Segment Start: Text segment
Court of Appeal of Tanzania
Judgment
IN THE COURT OF APPEAL OF TANZANIA
AT SHINYANGA
(CORAM: MWARIJA, J.A.. KEREFU, J.A., And KENTE, J.A.)
CRIMINAL APPEAL NO. 421 OF 2019
PETER DIDIA @ RUMALA ............. . ......................................APPELLANT
VERSUS
THE REPUBLIC................................................................. RESPONDENT
(Appeal from the Decision of the High Court of Tanzania at Shinyanga)
(EbrahinLJi)
dated the 27thday of September, 2019
in
Criminal Sessions Case No. 24 of 2017
JUDGMENT OF THE COURT
7h & 11th November, 2022
KEREFU. J.A.:
The appellant, Peter Didia @ Rumala was charged with the offence
of murder contrary to section 196 of the Penal Code in the High Court of
Tanzania sitting at Shinyanga (Ebrahim, J.) in Criminal Sessions Case
No. 24 of 2017. It was alleged that, on 18th December, 2014 at
Mwasekagi Village, within Shinyanga District in Shinyanga Region, the
appellant did murder one Tungu s/o Bahati, the deceased. The appellant
pleaded not guilty to the charge. However, after a full trial, he was
found guilty, convicted and sentenced to suffer death by hanging.
In essence, the substance of the prosecution case as obtained
from the record of appeal indicate that, the deceased was a son of
Bahati Maiengela (PW5) who was doing business with the appellant. Out
of the said business, the appellant was indebted by PW5, who finally
decided to confiscate and retain the appellant's bicycle to put pressure
on him to pay the debt, but the appellant did not do so. It was the
testimony of PW5 that, on 18th December, 2014 he was approached by
the appellant who asked to borrow the said bicycle for a while, but PW5
declined as he told the appellant that he wanted to send the keys to his
in-law one Elias Mathayo (PW6).
Segment End: Text segment
Segment Start: Supplied information
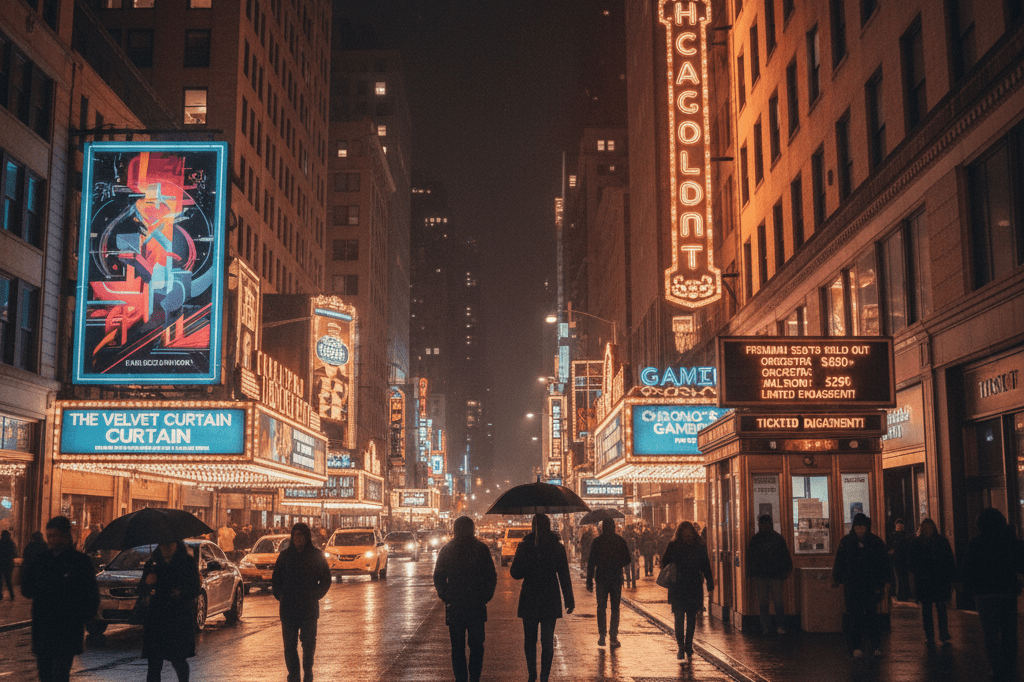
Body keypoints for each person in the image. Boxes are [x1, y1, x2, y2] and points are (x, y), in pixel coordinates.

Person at [20, 516, 99, 682]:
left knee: (60, 674)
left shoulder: (79, 562)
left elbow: (91, 593)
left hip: (67, 628)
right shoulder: (41, 560)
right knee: (45, 674)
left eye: (55, 535)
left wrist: (82, 616)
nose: (52, 540)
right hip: (44, 627)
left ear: (65, 536)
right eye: (49, 536)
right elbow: (26, 588)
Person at [510, 513, 575, 682]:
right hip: (548, 598)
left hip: (533, 598)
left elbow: (515, 573)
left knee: (535, 641)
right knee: (542, 641)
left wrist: (528, 563)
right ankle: (539, 675)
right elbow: (564, 576)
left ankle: (537, 675)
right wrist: (569, 599)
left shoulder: (528, 546)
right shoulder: (554, 547)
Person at [433, 516, 498, 682]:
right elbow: (491, 576)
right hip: (476, 605)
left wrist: (446, 595)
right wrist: (485, 596)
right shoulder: (481, 549)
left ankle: (461, 678)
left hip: (455, 606)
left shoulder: (447, 549)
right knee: (477, 646)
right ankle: (474, 677)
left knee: (457, 647)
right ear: (472, 529)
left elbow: (439, 576)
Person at [963, 507, 1024, 681]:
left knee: (990, 633)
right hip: (1007, 592)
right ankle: (1010, 666)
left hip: (985, 593)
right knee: (1009, 632)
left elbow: (969, 568)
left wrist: (969, 587)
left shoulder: (976, 543)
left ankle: (996, 667)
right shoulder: (1010, 540)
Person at [273, 522, 332, 682]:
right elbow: (276, 580)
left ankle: (308, 671)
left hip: (308, 608)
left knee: (308, 643)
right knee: (289, 645)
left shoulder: (316, 555)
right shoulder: (285, 556)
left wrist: (315, 595)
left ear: (307, 537)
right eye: (295, 535)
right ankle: (293, 675)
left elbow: (326, 580)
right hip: (288, 608)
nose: (298, 538)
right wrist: (282, 596)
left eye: (301, 535)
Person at [139, 541, 202, 682]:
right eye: (163, 545)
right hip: (156, 620)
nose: (166, 548)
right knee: (154, 664)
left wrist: (180, 593)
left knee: (178, 661)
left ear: (176, 544)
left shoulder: (186, 562)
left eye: (169, 544)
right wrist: (147, 582)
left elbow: (194, 588)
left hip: (177, 619)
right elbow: (141, 590)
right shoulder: (152, 563)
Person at [832, 513, 890, 659]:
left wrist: (881, 582)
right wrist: (837, 578)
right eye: (857, 526)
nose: (860, 529)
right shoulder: (848, 542)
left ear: (867, 527)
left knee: (870, 616)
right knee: (856, 616)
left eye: (862, 526)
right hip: (854, 586)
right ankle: (858, 646)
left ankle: (873, 645)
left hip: (869, 586)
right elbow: (840, 562)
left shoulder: (873, 542)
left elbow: (883, 565)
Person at [660, 521, 713, 661]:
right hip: (687, 585)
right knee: (686, 617)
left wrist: (710, 581)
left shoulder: (675, 545)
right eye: (686, 532)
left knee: (686, 617)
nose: (687, 535)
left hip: (683, 586)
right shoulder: (698, 546)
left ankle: (685, 646)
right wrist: (709, 582)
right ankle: (684, 646)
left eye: (689, 533)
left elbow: (663, 561)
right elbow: (705, 565)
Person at [586, 517, 632, 647]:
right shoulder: (620, 541)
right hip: (616, 577)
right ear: (614, 527)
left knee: (601, 607)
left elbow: (591, 562)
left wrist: (589, 580)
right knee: (615, 608)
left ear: (602, 527)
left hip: (601, 578)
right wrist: (617, 563)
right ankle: (613, 636)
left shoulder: (597, 542)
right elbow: (628, 559)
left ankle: (602, 635)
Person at [909, 518, 955, 645]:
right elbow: (949, 561)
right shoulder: (941, 541)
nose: (928, 531)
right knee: (935, 608)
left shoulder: (918, 543)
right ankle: (939, 635)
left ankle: (934, 635)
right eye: (926, 529)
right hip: (934, 580)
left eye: (929, 529)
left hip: (930, 580)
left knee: (931, 609)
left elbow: (912, 564)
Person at [746, 514, 793, 635]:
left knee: (764, 602)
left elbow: (750, 557)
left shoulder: (755, 539)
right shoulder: (778, 538)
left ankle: (766, 627)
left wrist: (751, 572)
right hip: (776, 574)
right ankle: (780, 626)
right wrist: (787, 569)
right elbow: (785, 555)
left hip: (761, 574)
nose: (764, 526)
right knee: (777, 601)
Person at [887, 518, 913, 602]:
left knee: (904, 577)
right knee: (899, 577)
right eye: (898, 525)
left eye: (901, 525)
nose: (900, 526)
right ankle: (900, 594)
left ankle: (904, 594)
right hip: (896, 559)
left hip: (904, 559)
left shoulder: (906, 535)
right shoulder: (893, 535)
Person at [0, 530, 16, 601]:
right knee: (8, 580)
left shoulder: (1, 543)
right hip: (8, 564)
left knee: (1, 580)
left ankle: (0, 595)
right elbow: (15, 554)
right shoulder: (11, 543)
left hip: (1, 563)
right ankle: (12, 594)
Segment End: Supplied information
Proceed with the Tanzanian murder appeal judgment from the last sentence shown. The material is separate from the text.

Written reply:
Instantly, PW5 asked his son (the deceased), to use the said
bicycle, to take the keys to PW6 and the son never returned home.
Thus, PW5 phoned PW6 to inquire on the whereabouts of his son and
PW6 informed him that he left his house with the appellant. Efforts were
made by PW5 to search for his son but ended up in vain. Thereafter,
PW5 reported the matter to the Militia (the Sungusungu) Commander
and the entire village, through a mwano, gathered and started searching
for PW5's son. Later, on 20th December, 2014 around 18:00 hours, the
deceased body was found dumped in a swamp.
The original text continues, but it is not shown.